--- Source material Enclosed Below ---

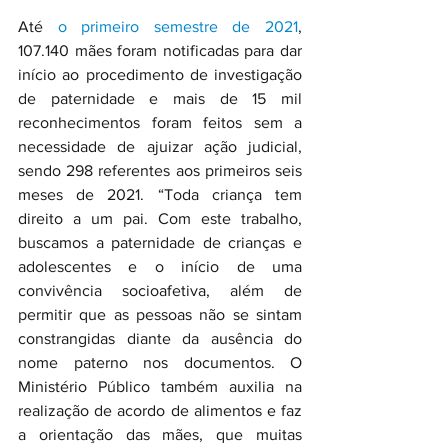
Até 
o primeiro semestre de 2021
, 
107.140 mães foram notificadas para dar 
início ao procedimento de investigação 
de paternidade e mais de 15 mil 
reconhecimentos foram feitos sem a 
necessidade de ajuizar ação judicial, 
sendo 298 referentes aos primeiros seis 
meses de 2021. “Toda criança tem 
direito a um pai. Com este trabalho, 
buscamos a paternidade de crianças e 
adolescentes e o início de uma 
convivência socioafetiva, além de 
permitir que as pessoas não se sintam 
constrangidas diante da ausência do 
nome paterno nos documentos. O 
Ministério Público também auxilia na 
realização de acordo de alimentos e faz 
a orientação das mães, que muitas 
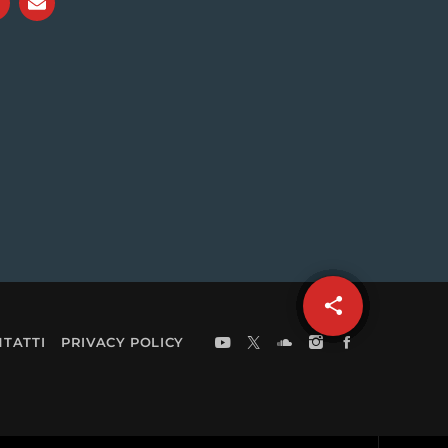
share
email
TATTI
PRIVACY POLICY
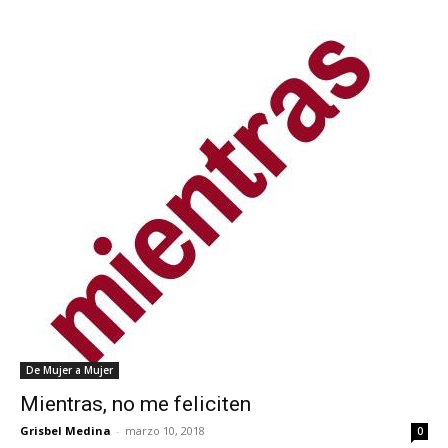
De Mujer a Mujer
Mientras, no me feliciten
Grisbel Medina
-
marzo 10, 2018
0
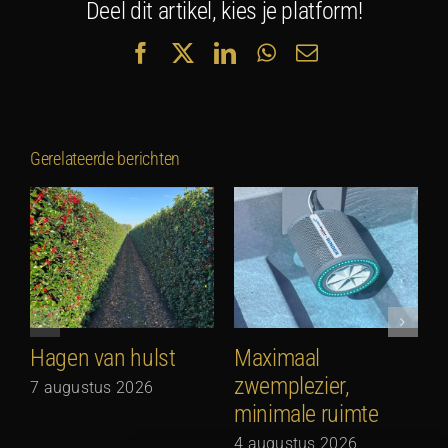
Deel dit artikel, kies je platform!
Facebook
X
LinkedIn
WhatsApp
E-
mail
Gerelateerde berichten
Hagen van hulst
Maximaal
zwemplezier,
7 augustus 2026
minimale ruimte
G
N
4 augustus 2026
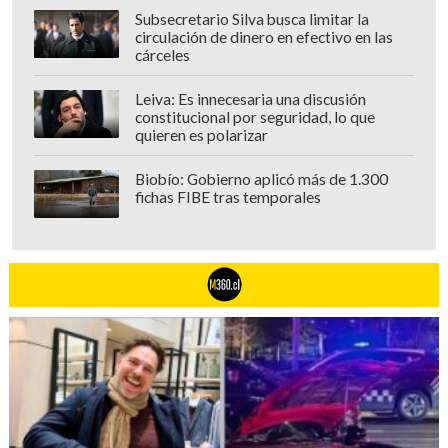
Subsecretario Silva busca limitar la
circulación de dinero en efectivo en las
cárceles
Leiva: Es innecesaria una discusión
constitucional por seguridad, lo que
quieren es polarizar
Biobío: Gobierno aplicó más de 1.300
fichas FIBE tras temporales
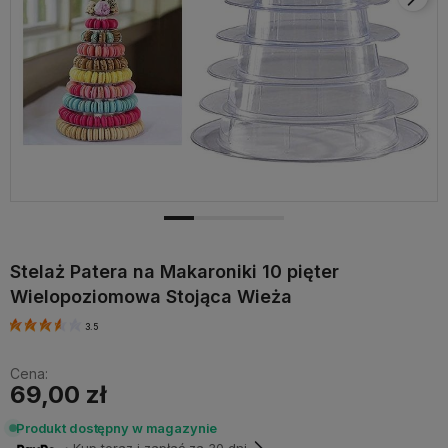
Stelaż Patera na Makaroniki 10 pięter
Wielopoziomowa Stojąca Wieża
3.5
Cena:
69,00 zł
Produkt dostępny w magazynie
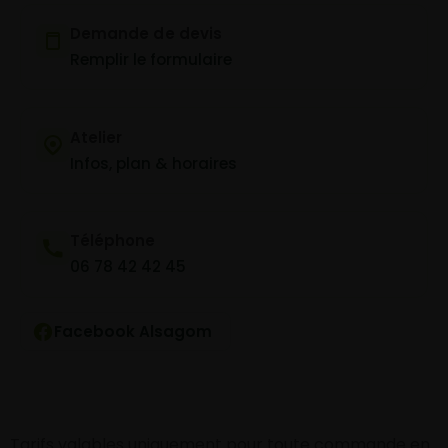
Demande de devis
Remplir le formulaire
Atelier
Infos, plan & horaires
Téléphone
06 78 42 42 45
Facebook Alsagom
Tarifs valables uniquement pour toute commande en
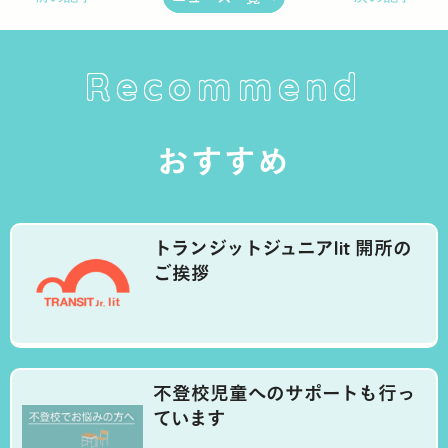
Recommend
おすすめ
トランジットジュニアlit 開所の
ご挨拶
不登校児童へのサポートも行っ
ています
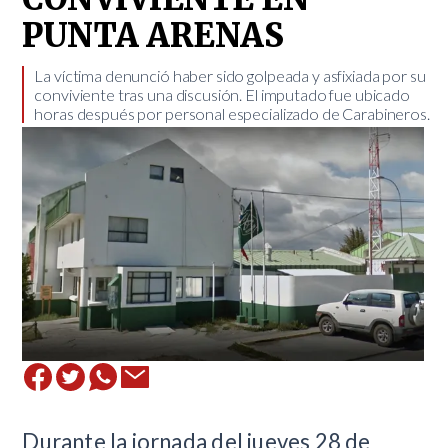
PUNTA ARENAS
La víctima denunció haber sido golpeada y asfixiada por su
conviviente tras una discusión. El imputado fue ubicado
horas después por personal especializado de Carabineros.
Durante la jornada del jueves 28 de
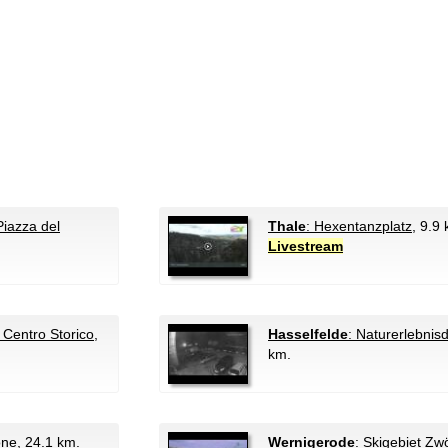
Piazza del
Thale
: Hexentanzplatz
, 9.9
Livestream
Centro Storico
,
Hasselfelde
: Naturerlebnis
km.
one
, 24.1 km.
Wernigerode
: Skigebiet Zw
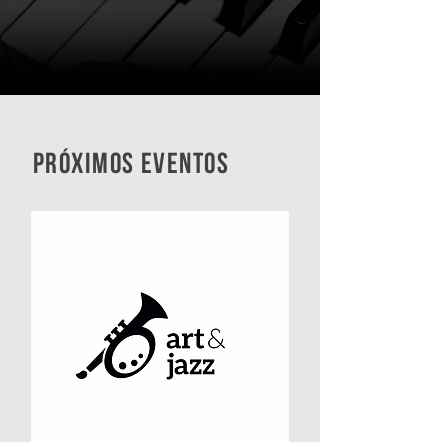
próximos eventos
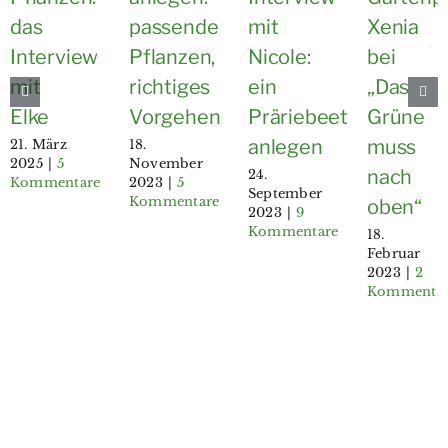
das
passende
mit
Xenia
Interview
Pflanzen,
Nicole:
bei
mit
richtiges
ein
„Das
Elke
Vorgehen
Präriebeet
Grüne
anlegen
muss
21. März
18.
2025
|
5
November
nach
24.
Kommentare
2023
|
5
September
Kommentare
oben“
2023
|
9
Kommentare
18.
Februar
2023
|
2
Kommenta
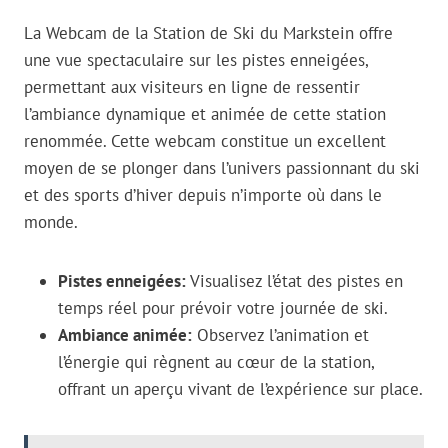
La Webcam de la Station de Ski du Markstein offre
une vue spectaculaire sur les pistes enneigées,
permettant aux visiteurs en ligne de ressentir
l’ambiance dynamique et animée de cette station
renommée. Cette webcam constitue un excellent
moyen de se plonger dans l’univers passionnant du ski
et des sports d’hiver depuis n’importe où dans le
monde.
Pistes enneigées:
Visualisez l’état des pistes en
temps réel pour prévoir votre journée de ski.
Ambiance animée:
Observez l’animation et
l’énergie qui règnent au cœur de la station,
offrant un aperçu vivant de l’expérience sur place.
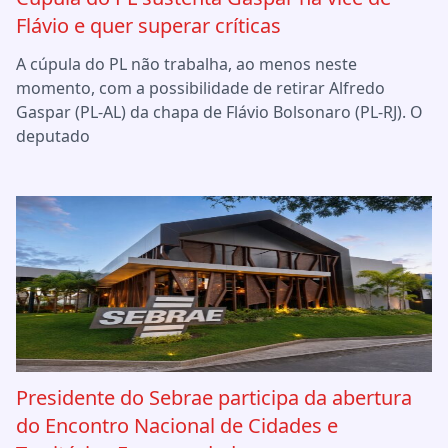
Flávio e quer superar críticas
A cúpula do PL não trabalha, ao menos neste
momento, com a possibilidade de retirar Alfredo
Gaspar (PL-AL) da chapa de Flávio Bolsonaro (PL-RJ). O
deputado
Presidente do Sebrae participa da abertura
do Encontro Nacional de Cidades e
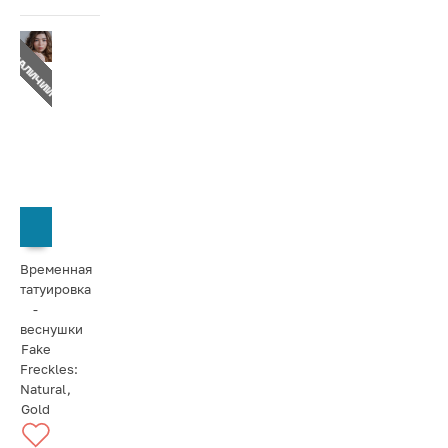
Т В НАЛИЧИИ
СООБЩИТЬ О ПОСТУПЛЕНИИ
Временная
татуировка
-
веснушки
Fake
Freckles:
Natural,
Gold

--- End of Enclosed Source material ---

**To-do item**
Could you restate all of the data above word for word and skip every picture?

**Your response**
Até 
o primeiro semestre de 2021
, 
107.140 mães foram notificadas para dar 
início ao procedimento de investigação 
de paternidade e mais de 15 mil 
reconhecimentos foram feitos sem a 
necessidade de ajuizar ação judicial, 
sendo 298 referentes aos primeiros seis 
meses de 2021. “Toda criança tem 
direito a um pai. Com este trabalho, 
buscamos a paternidade de crianças e 
adolescentes e o início de uma 
convivência socioafetiva, além de 
permitir que as pessoas não se sintam 
constrangidas diante da ausência do 
nome paterno nos documentos. O 
Ministério Público também auxilia na 
realização de acordo de alimentos e faz 
a orientação das mães, que muitas 
share
email
TATTI
PRIVACY POLICY
De Mujer a Mujer
Mientras, no me feliciten
Grisbel Medina
-
marzo 10, 2018
0
Deel dit artikel, kies je platform!
Facebook
X
LinkedIn
WhatsApp
E-
mail
Gerelateerde berichten
Hagen van hulst
Maximaal
zwemplezier,
7 augustus 2026
minimale ruimte
G
N
4 augustus 2026
Subsecretario Silva busca limitar la
circulación de dinero en efectivo en las
cárceles
Leiva: Es innecesaria una discusión
constitucional por seguridad, lo que
quieren es polarizar
Biobío: Gobierno aplicó más de 1.300
fichas FIBE tras temporales
Stelaż Patera na Makaroniki 10 pięter
Wielopoziomowa Stojąca Wieża
3.5
Cena:
69,00 zł
Produkt dostępny w magazynie
Demande de devis
Remplir le formulaire
Atelier
Infos, plan & horaires
Téléphone
06 78 42 42 45
Facebook Alsagom
Tarifs valables uniquement pour toute commande en
Recommend
おすすめ
トランジットジュニアlit 開所の
ご挨拶
不登校児童へのサポートも行っ
ています
PUNTA ARENAS
La víctima denunció haber sido golpeada y asfixiada por su
conviviente tras una discusión. El imputado fue ubicado
horas después por personal especializado de Carabineros.
Durante la jornada del jueves 28 de
Piazza del
Thale
: Hexentanzplatz
, 9.9
Livestream
Centro Storico
,
Hasselfelde
: Naturerlebnis
km.
one
, 24.1 km.
Wernigerode
: Skigebiet Zw
próximos eventos
das
passende
mit
Xenia
Interview
Pflanzen,
Nicole:
bei
mit
richtiges
ein
„Das
Elke
Vorgehen
Präriebeet
Grüne
anlegen
muss
21. März
18.
2025
|
5
November
nach
24.
Kommentare
2023
|
5
September
Kommentare
oben“
2023
|
9
Kommentare
18.
Februar
2023
|
2
Kommenta
La Webcam de la Station de Ski du Markstein offre
une vue spectaculaire sur les pistes enneigées,
permettant aux visiteurs en ligne de ressentir
l’ambiance dynamique et animée de cette station
renommée. Cette webcam constitue un excellent
moyen de se plonger dans l’univers passionnant du ski
et des sports d’hiver depuis n’importe où dans le
monde.
Pistes enneigées:
Visualisez l’état des pistes en
temps réel pour prévoir votre journée de ski.
Ambiance animée:
Observez l’animation et
l’énergie qui règnent au cœur de la station,
offrant un aperçu vivant de l’expérience sur place.
Flávio e quer superar críticas
A cúpula do PL não trabalha, ao menos neste
momento, com a possibilidade de retirar Alfredo
Gaspar (PL-AL) da chapa de Flávio Bolsonaro (PL-RJ). O
deputado
Presidente do Sebrae participa da abertura
do Encontro Nacional de Cidades e
Т В НАЛИЧИИ
СООБЩИТЬ О ПОСТУПЛЕНИИ
Временная
татуировка
-
веснушки
Fake
Freckles:
Natural,
Gold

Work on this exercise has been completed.